> **AUSGANGSDOKUMENT**
:::::

Häftlingsnummer 11103
Auch Jehovas Zeugen wurden von den Nazis mit Härte verfolgt. Am Tag des Gedenkens an die Opfer des Holocaust erinnern Jehovas Zeugen an das Schicksal der Gießenerin Auguste Godglück.
Gießen (red). Auch Jehovas Zeugen wurden bereits ab 1933 von den Nationalsozialisten mit unnachsichtiger Härte verfolgt. Von den circa 25 000 Zeugen Jehovas, die 1933 in Deutschland lebten, sei fast jeder Zweite davon betroffen gewesen. »Insgesamt kamen europaweit rund 1800 zu Tode«, berichtet Deborah Schminke von Jehovas Zeugen Gießen. Anlässlich des heutigen Tags des Gedenkens an die Opfer des Holocaust erinnern sie beispielhaft an das Schicksal der Gießenerin Auguste Godglück.
Auguste Marie Margarete Elisabeth kam am 11. Januar 1890 als Kind von August und Margarete Bock in Gießen zur Welt. Am 4. Juli 1925 heiratete die gelernte Schneiderin im Alter von 35 Jahren Albert Godglück. Das Ehepaar bekam zwei Kinder, wohnte zunächst in Gießen und zog 1937 nach Leihgestern. 1940 mieteten sie ein kleines Häuschen in Krofdorf-Gleiberg.

:::::

> **VORLIEGENDE DATEN**
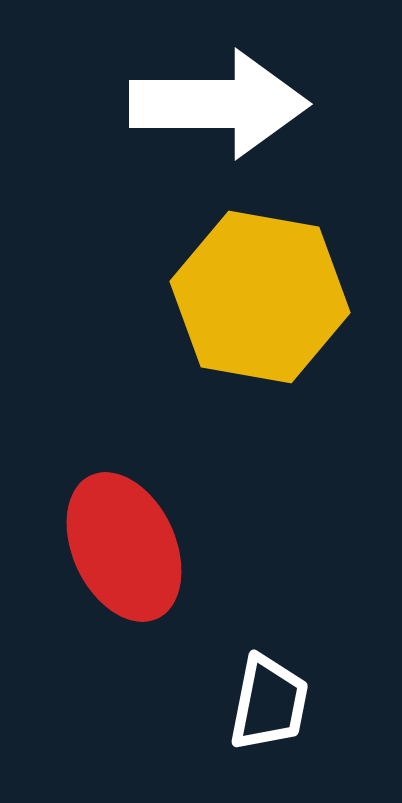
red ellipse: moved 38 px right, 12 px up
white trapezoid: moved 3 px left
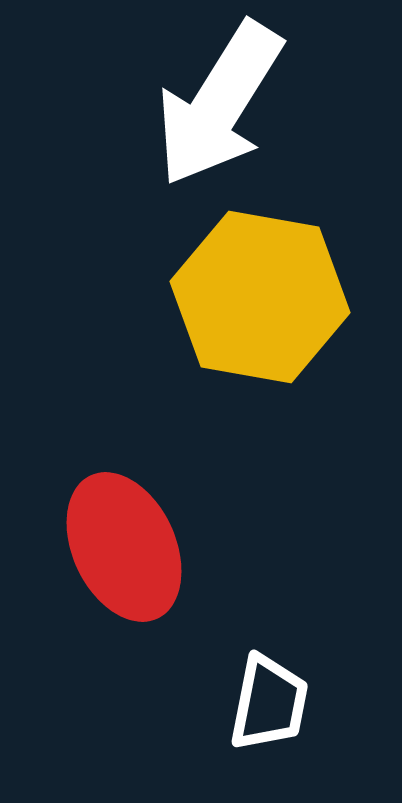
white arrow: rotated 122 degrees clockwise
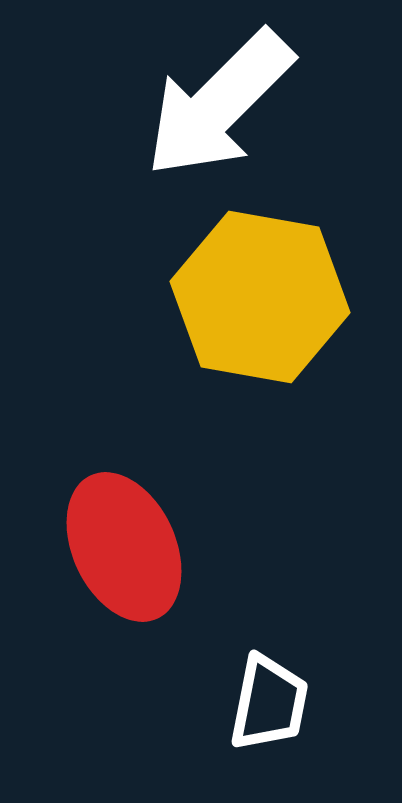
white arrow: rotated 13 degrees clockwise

:::::

> **ZU BEARBEITENDE AUFGABEN**
1. Geben Sie aus dem Artikel über Auguste Godglück den Abschnitt wortgetreu wieder, der mit den Worten beginnt, die „Häftlingsnummer 11103“ enthalten, und mit „Zeugen an das Schicksal der Gießenerin Auguste Godglück.“ schließt.
2. Schreiben Sie den Artikel über Auguste Godglück im Anschluss an seinen letzten Satz weiter.

> **LÖSUNGEN JE AUFGABE**
1.
Häftlingsnummer 11103
Auch Jehovas Zeugen wurden von den Nazis mit Härte verfolgt. Am Tag des Gedenkens an die Opfer des Holocaust erinnern Jehovas Zeugen an das Schicksal der Gießenerin Auguste Godglück.

2.
Jehovas Zeugen seien bereits direkt nach Hitlers Machtergreifung ein Störfaktor für sein nationalsozialistisches Regime gewesen. »Sie lehnten die unmenschliche Ideologie sowie Hasstaten entschieden ab, die in dieser Zeit besonders gegen Juden an der Tagesordnung waren. Darüber hinaus verweigerten sie den ›Hitlergruß‹.«
Brutale Hausdurchsuchungen, Schikanen sowie grausame Verhöre in den Einrichtungen der Gestapo seien für viele alltäglich geworden. Auch gegen Albert Godglück wurde bald ein Verfahren wegen »Vergehens gegen das Heimtückegesetz und wegen Beleidigung des Führers« eingeleitet, das jedoch vorerst eingestellt wurde.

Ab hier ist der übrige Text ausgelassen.